Husband tells me from time to time that I’m a much better writer when I write more often.
Thanks, I think.
To be fair, he knows the only way I’ll take a compliment is if it’s hidden somewhere behind an insult.
On New Year’s Day, my mom stayed with the kids and Husband and I went to the outer burbs to run a nice little 5K. Mom kindly said not to rush, so we followed up with a drinkie brunch and a quick trip to a certain store that is known for it’s ridiculous fashion shows that involve very little apparel and, inexplicably, wings. I said I didn’t want to buy anything, but maybe I should pop in and see what’s there because I probably need some more stuff.
Husband heartily agreed, and went even further, using words like “homeless” to describe my current state of affairs. When I stopped guffawing at how hilariously insulting it was, I was momentarily flattered. Eight years of marriage, and he still cares. I said as much, and he repeated words like “homeless.”
That was a detour. I’m a better writer when I write more.
For those of you who who have met me in person, you know I jabber. I fill my division’s row of cubicles with chatter. When imbibing, I’m a happy chatterer. Occasionally a cartwheeler. I’m strangely quiet for large chunks of time at home. Partly I’m talked out.
Partly I’m comfortable.
Chatterers seem social and friendly and other nice words for “talkative.” We are, I guess, but I think I’m not alone in chat as nervous tick. Not always. Sometimes I’m just chatty. Sometimes I don’t know what to say, so I say everything. Some nights I turn over a choice phrase from earlier in the day/the week/the month/the year/my life and wish I hadn’t said that. I calculate whatever damage must have been inflicted on whatever relationship was involved: friendship, work, family, all of the above. I’m certain it’s a death knell for my career, my social life, my whatever.

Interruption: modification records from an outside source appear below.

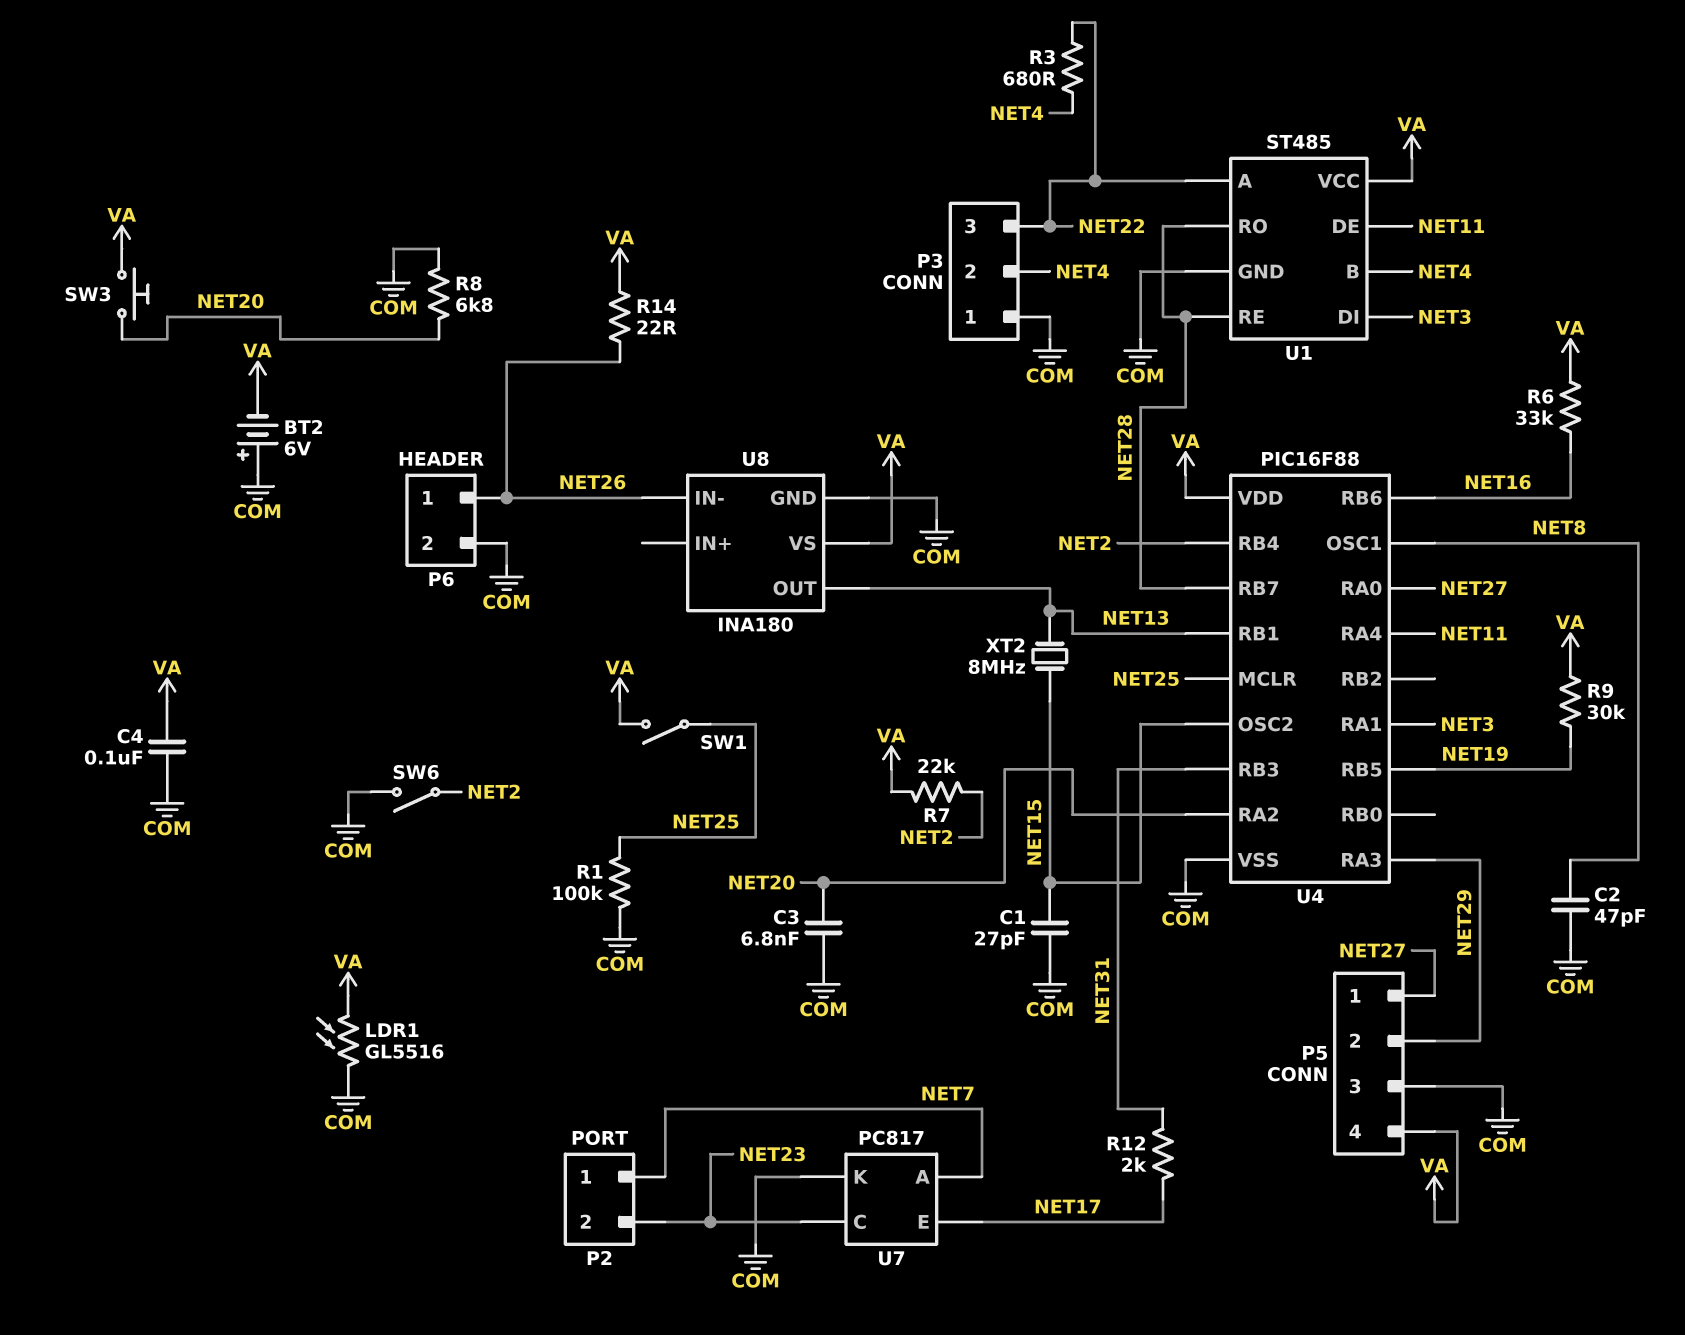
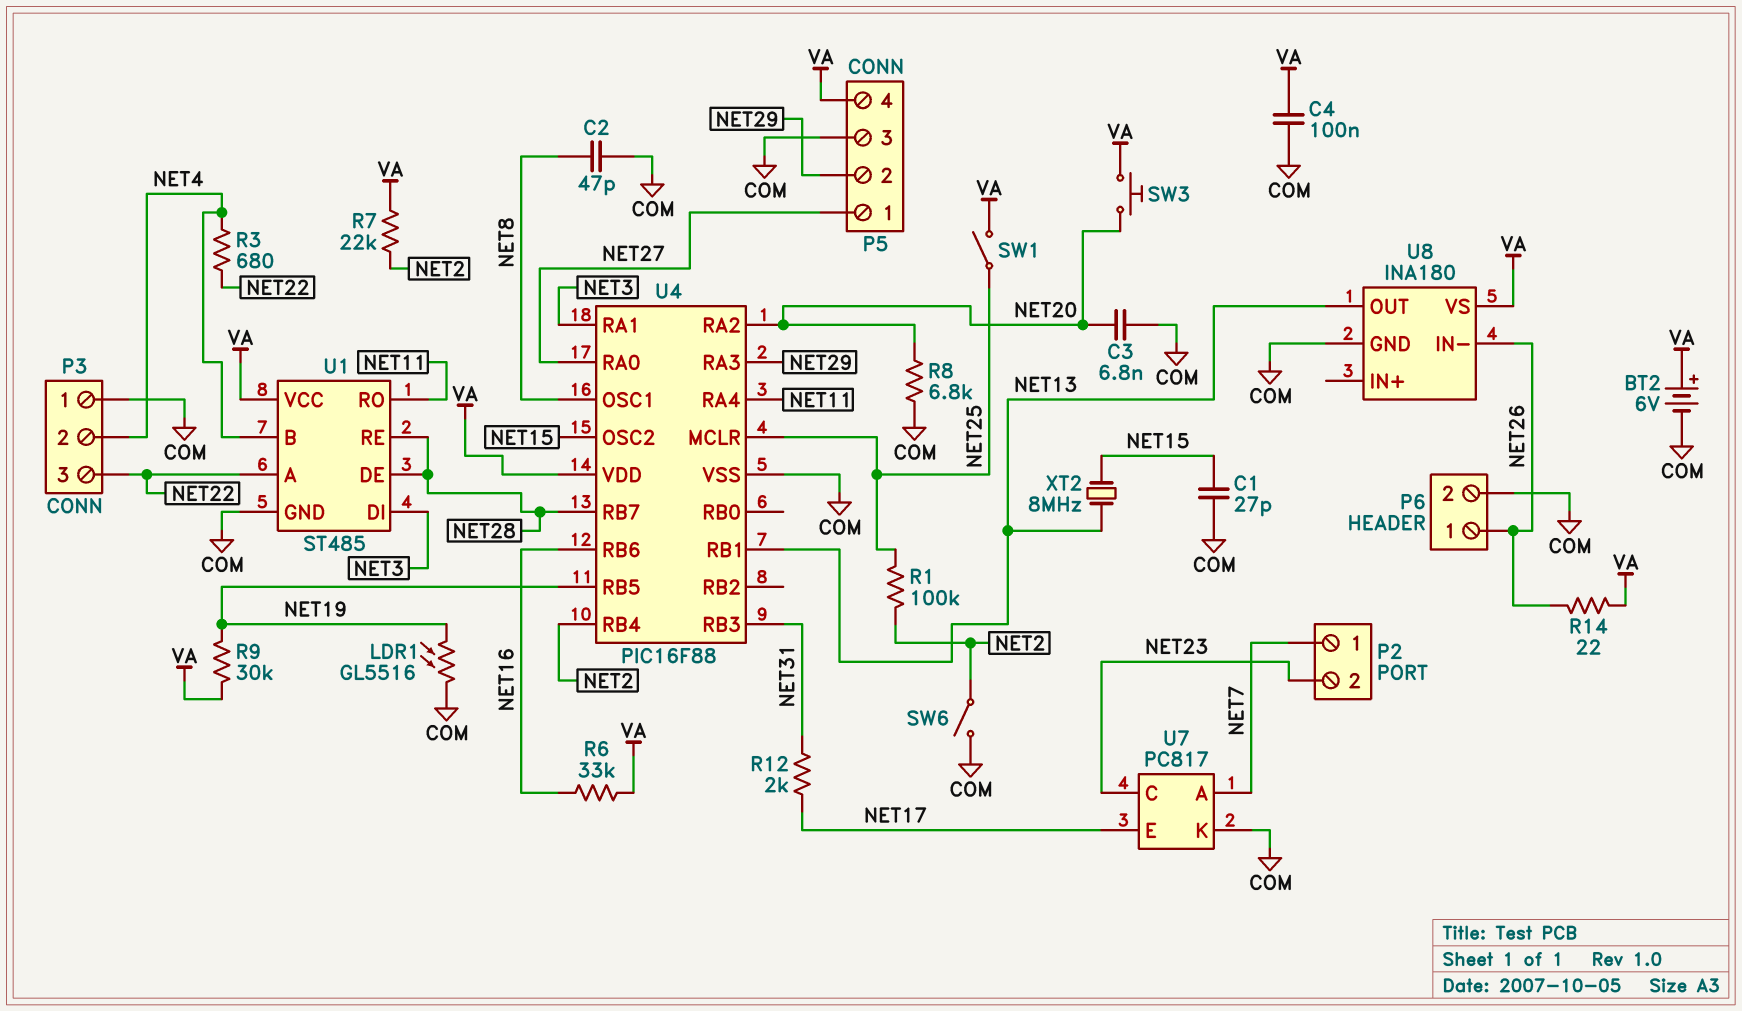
BT2: 6V (plus COM, minus VA) -> 6V (plus VA, minus COM)
LDR1: GL5516 (COM, VA) -> GL5516 (COM, NET19)
R1: 100k (COM, NET25) -> 100k (NET2, NET25)
U1 pin DE: NET11 -> NET28
U1 pin RO: NET28 -> NET11

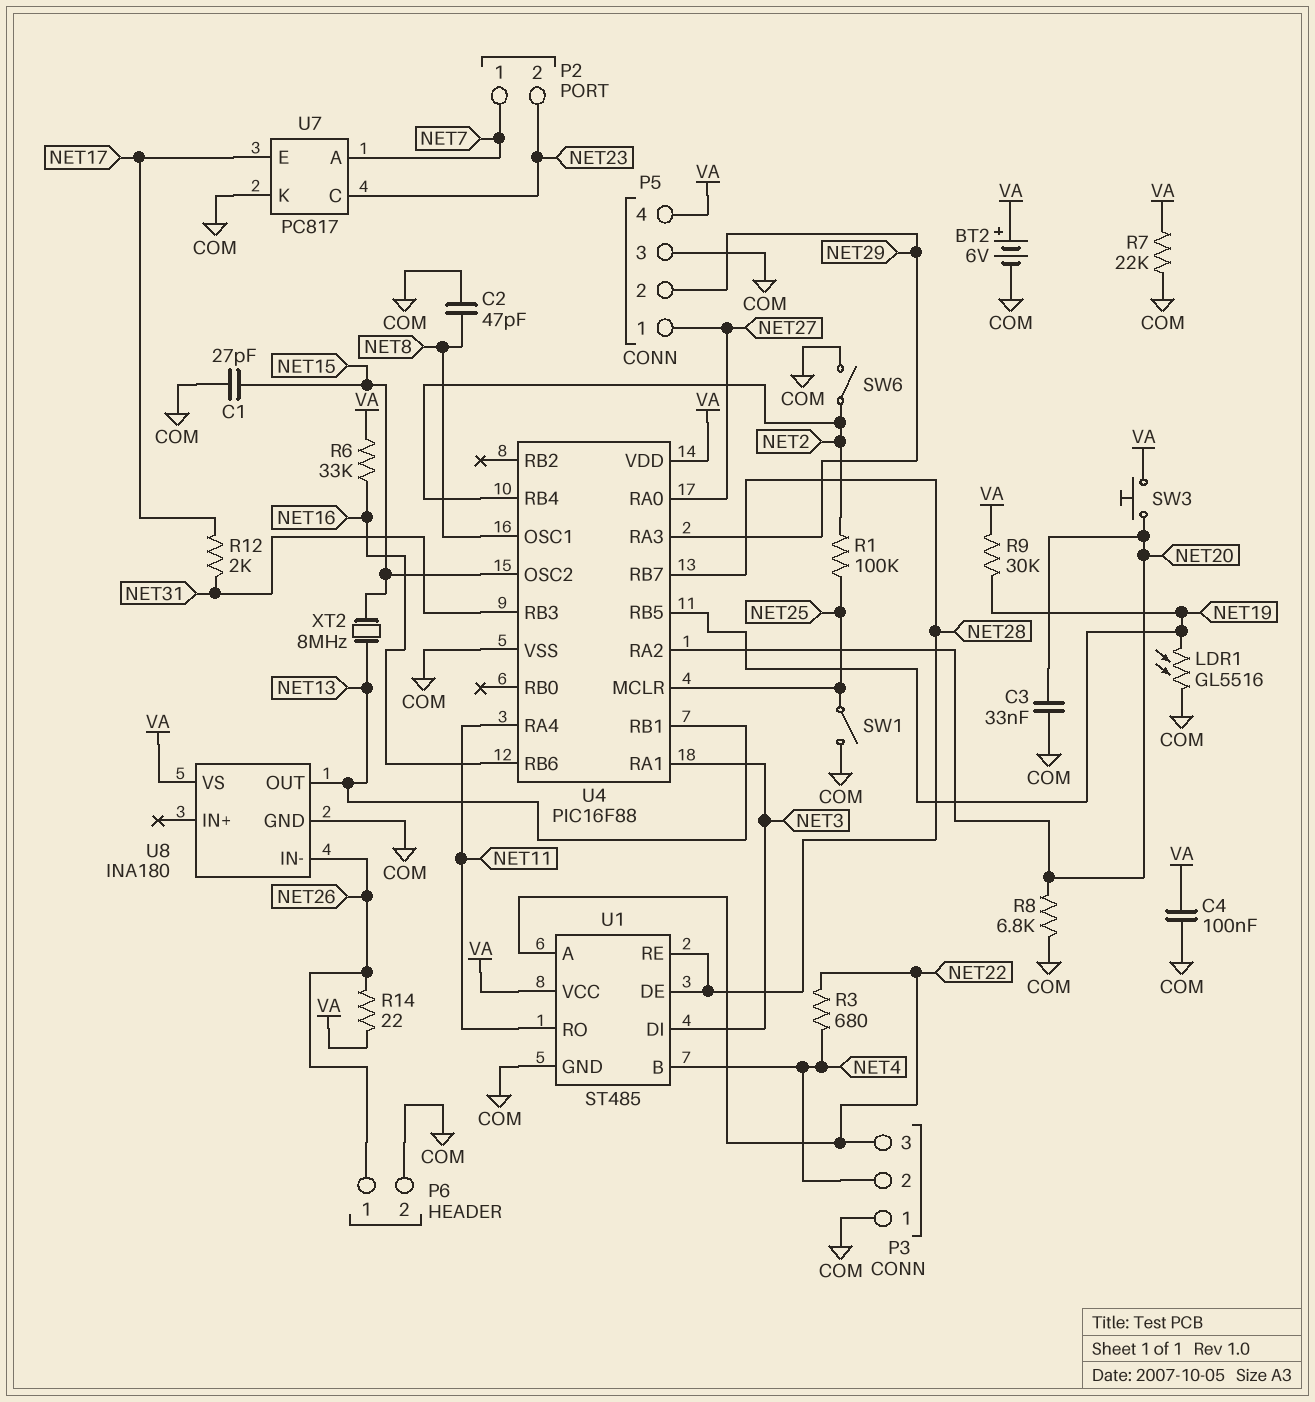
C3: 6.8nF (COM, NET20) -> 33nF (COM, NET20)
R7: 22k (NET2, VA) -> 22k (COM, VA)
SW1: switch (NET25, VA) -> switch (COM, NET25)

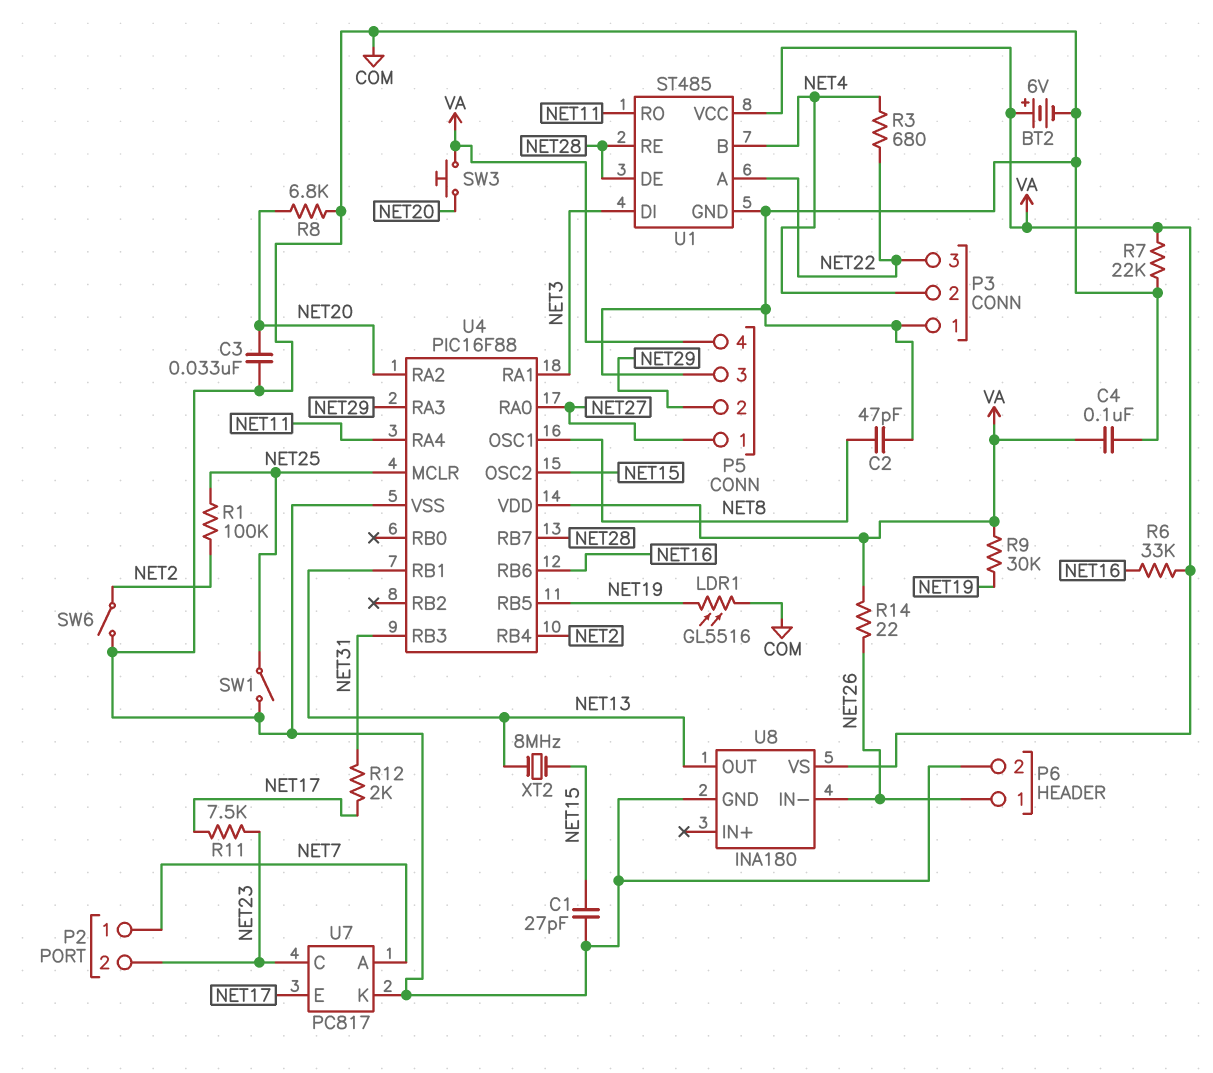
R11: none -> 7.5k (NET17, NET23)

When recently asked if I’d limit myself to phone calls or email for all eternity, I chose email. The backspace button is awfully handy.
I don’t worry too much about my marriage. I know I can ask to take back the wrong word, and he’ll let me. I don’t fill the blank space with talk. Don’t need to.
I just last week said no resolutions for 2015. I’m going to be zen, etc. Well, like most Americans, I have now broken my resolution and it’s only the second week of January. I’m going to try to simply do more. More writing. More running. More listening. More breathing. More forgiving.
I’m better at those things when I do them.